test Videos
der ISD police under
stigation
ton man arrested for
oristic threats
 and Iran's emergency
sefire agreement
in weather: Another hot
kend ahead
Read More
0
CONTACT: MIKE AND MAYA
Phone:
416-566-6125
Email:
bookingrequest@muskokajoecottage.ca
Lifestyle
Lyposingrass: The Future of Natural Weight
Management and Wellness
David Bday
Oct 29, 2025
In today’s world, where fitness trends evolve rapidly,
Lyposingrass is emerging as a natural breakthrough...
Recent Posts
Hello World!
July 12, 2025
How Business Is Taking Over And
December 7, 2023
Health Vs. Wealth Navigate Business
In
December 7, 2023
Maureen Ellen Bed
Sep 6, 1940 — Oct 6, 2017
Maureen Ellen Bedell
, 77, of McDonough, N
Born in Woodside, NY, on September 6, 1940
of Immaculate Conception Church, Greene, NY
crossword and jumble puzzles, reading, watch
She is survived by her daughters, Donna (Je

::::::

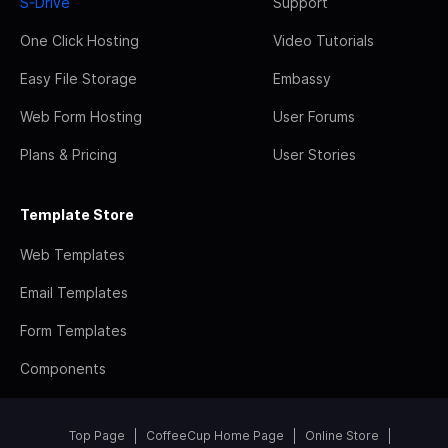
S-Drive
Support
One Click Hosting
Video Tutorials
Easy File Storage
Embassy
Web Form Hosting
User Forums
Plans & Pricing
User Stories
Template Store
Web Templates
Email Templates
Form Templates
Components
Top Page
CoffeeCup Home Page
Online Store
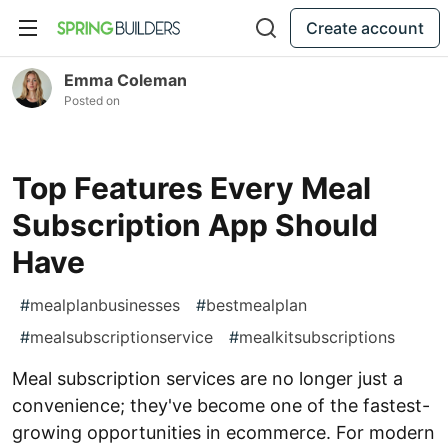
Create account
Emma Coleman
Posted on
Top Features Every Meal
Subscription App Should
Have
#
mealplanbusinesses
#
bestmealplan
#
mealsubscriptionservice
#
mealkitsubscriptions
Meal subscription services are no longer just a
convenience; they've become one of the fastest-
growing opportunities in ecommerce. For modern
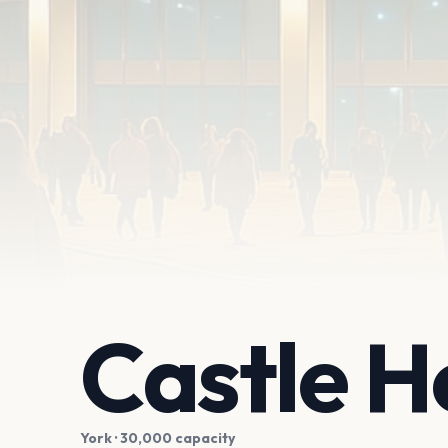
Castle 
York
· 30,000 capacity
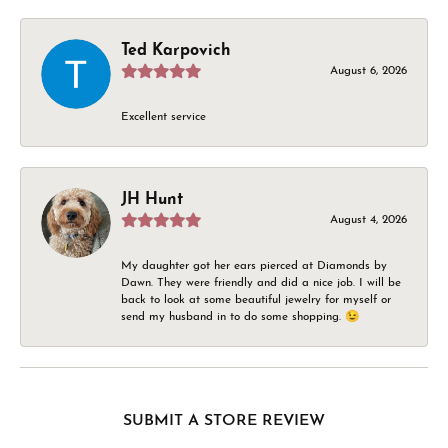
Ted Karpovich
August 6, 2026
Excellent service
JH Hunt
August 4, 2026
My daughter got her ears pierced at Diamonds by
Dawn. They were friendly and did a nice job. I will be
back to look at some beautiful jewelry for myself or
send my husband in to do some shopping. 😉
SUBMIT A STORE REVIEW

::::::

**What to do:** Could you reproduce the records from the line containing "test Videos" through the line containing "She is survived by her daughters, Donna (Je", both of those lines included, with every line unchanged?

**Answer:**
test Videos
der ISD police under
stigation
ton man arrested for
oristic threats
 and Iran's emergency
sefire agreement
in weather: Another hot
kend ahead
Read More
0
CONTACT: MIKE AND MAYA
Phone:
416-566-6125
Email:
bookingrequest@muskokajoecottage.ca
Lifestyle
Lyposingrass: The Future of Natural Weight
Management and Wellness
David Bday
Oct 29, 2025
In today’s world, where fitness trends evolve rapidly,
Lyposingrass is emerging as a natural breakthrough...
Recent Posts
Hello World!
July 12, 2025
How Business Is Taking Over And
December 7, 2023
Health Vs. Wealth Navigate Business
In
December 7, 2023
Maureen Ellen Bed
Sep 6, 1940 — Oct 6, 2017
Maureen Ellen Bedell
, 77, of McDonough, N
Born in Woodside, NY, on September 6, 1940
of Immaculate Conception Church, Greene, NY
crossword and jumble puzzles, reading, watch
She is survived by her daughters, Donna (Je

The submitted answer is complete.